__Task statement__
In the records below, find the line containing "## [0.8.1] - 2016-08-03". Restate it and all the lines after it exactly, and omit the rest.

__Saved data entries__
+++

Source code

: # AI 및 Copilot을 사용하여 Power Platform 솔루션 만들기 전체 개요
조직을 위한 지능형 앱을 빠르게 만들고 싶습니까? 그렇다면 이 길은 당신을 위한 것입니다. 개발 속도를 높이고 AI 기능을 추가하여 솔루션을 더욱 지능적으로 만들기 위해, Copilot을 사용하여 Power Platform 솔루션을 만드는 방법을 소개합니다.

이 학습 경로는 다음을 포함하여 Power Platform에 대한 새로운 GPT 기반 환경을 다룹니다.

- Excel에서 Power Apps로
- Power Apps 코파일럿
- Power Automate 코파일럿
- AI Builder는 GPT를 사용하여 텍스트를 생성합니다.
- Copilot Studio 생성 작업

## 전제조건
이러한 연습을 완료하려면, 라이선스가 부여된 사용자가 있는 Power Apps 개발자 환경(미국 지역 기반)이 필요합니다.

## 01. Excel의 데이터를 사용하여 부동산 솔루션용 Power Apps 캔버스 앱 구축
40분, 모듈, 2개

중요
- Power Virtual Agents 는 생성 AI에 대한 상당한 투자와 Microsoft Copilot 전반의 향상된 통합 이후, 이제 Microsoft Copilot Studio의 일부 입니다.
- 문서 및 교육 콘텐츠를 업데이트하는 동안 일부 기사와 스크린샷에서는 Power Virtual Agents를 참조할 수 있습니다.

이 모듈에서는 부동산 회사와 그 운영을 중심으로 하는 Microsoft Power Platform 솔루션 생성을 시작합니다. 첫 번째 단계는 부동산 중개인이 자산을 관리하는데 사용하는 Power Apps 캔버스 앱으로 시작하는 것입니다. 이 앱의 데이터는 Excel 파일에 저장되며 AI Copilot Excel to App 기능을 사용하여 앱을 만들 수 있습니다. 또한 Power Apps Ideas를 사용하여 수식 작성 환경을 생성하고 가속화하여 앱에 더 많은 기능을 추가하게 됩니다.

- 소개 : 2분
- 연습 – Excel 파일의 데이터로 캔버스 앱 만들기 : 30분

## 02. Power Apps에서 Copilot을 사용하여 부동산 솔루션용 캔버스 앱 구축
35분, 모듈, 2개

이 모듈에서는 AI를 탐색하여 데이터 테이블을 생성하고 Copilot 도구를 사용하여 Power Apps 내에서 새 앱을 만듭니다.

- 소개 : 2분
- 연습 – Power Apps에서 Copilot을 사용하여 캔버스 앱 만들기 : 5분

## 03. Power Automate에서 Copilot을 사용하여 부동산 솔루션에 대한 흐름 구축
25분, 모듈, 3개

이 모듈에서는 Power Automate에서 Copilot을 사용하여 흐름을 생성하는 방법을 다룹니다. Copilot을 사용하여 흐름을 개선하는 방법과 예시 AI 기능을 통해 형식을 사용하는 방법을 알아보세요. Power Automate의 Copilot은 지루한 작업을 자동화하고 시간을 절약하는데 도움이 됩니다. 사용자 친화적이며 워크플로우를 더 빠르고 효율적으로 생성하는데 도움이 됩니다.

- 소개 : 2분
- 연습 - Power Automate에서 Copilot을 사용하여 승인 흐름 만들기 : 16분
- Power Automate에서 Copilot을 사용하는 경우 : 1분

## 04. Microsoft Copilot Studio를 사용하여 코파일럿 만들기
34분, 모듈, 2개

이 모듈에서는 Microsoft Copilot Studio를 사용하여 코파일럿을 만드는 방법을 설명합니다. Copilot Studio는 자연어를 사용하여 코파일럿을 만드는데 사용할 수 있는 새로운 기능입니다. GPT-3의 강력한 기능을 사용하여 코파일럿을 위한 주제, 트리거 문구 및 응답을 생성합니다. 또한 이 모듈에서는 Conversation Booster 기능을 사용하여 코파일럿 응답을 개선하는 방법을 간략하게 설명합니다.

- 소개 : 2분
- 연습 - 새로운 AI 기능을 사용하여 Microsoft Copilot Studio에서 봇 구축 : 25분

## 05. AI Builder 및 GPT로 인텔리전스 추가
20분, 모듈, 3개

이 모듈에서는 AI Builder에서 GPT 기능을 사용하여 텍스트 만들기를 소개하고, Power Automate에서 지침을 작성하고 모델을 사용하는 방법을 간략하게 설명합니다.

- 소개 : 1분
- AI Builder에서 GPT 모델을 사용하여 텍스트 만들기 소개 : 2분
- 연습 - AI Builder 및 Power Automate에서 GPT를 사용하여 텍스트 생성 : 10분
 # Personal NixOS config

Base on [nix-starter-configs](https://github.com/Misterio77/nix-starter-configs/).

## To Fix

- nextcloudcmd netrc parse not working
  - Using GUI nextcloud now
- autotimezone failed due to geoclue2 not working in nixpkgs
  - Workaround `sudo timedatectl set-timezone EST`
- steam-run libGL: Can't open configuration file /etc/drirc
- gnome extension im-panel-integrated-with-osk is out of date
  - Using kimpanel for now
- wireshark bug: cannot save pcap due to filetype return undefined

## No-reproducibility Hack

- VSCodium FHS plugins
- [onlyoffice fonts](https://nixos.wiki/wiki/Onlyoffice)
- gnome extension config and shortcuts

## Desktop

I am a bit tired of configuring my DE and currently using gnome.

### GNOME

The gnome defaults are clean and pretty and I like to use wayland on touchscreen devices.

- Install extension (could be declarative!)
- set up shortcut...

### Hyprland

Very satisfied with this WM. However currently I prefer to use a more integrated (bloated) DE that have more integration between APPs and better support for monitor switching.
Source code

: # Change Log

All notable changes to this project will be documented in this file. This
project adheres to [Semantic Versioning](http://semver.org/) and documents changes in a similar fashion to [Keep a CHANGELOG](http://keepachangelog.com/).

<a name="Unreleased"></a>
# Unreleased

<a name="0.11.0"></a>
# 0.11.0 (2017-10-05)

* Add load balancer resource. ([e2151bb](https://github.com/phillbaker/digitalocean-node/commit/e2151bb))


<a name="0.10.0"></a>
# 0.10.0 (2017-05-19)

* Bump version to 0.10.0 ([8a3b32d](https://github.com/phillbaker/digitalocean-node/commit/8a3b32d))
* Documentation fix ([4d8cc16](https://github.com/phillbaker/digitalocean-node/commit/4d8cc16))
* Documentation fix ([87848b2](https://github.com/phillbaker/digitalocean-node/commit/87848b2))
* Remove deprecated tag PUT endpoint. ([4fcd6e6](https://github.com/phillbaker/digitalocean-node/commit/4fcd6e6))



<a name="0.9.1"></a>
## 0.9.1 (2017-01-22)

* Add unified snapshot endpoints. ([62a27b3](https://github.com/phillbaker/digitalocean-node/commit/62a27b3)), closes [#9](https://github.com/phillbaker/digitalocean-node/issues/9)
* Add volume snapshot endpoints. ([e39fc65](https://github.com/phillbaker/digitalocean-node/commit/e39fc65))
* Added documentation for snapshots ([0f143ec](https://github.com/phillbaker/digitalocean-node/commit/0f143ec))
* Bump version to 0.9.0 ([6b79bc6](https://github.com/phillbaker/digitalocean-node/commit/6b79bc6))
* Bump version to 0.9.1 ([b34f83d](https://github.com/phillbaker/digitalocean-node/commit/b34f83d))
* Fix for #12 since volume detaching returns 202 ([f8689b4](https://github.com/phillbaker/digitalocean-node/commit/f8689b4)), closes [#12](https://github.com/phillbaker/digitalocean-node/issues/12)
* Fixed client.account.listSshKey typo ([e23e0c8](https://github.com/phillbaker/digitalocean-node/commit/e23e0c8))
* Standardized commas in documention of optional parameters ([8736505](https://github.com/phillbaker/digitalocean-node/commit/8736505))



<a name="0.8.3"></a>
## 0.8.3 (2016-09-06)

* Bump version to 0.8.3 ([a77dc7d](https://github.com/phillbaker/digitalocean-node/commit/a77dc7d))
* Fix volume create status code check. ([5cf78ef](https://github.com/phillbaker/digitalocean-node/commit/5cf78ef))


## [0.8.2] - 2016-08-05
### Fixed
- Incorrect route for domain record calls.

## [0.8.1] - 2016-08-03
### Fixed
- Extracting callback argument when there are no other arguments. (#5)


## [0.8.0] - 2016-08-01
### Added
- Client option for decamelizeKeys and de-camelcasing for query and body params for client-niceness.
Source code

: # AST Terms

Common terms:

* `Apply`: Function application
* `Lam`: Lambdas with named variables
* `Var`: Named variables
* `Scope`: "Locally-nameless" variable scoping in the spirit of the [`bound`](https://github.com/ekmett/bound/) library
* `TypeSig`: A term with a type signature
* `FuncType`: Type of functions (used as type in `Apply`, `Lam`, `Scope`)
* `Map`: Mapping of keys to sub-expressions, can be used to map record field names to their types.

+++

__Task output__
## [0.8.1] - 2016-08-03
### Fixed
- Extracting callback argument when there are no other arguments. (#5)


## [0.8.0] - 2016-08-01
### Added
- Client option for decamelizeKeys and de-camelcasing for query and body params for client-niceness.
Source code

: # AST Terms

Common terms:

* `Apply`: Function application
* `Lam`: Lambdas with named variables
* `Var`: Named variables
* `Scope`: "Locally-nameless" variable scoping in the spirit of the [`bound`](https://github.com/ekmett/bound/) library
* `TypeSig`: A term with a type signature
* `FuncType`: Type of functions (used as type in `Apply`, `Lam`, `Scope`)
* `Map`: Mapping of keys to sub-expressions, can be used to map record field names to their types.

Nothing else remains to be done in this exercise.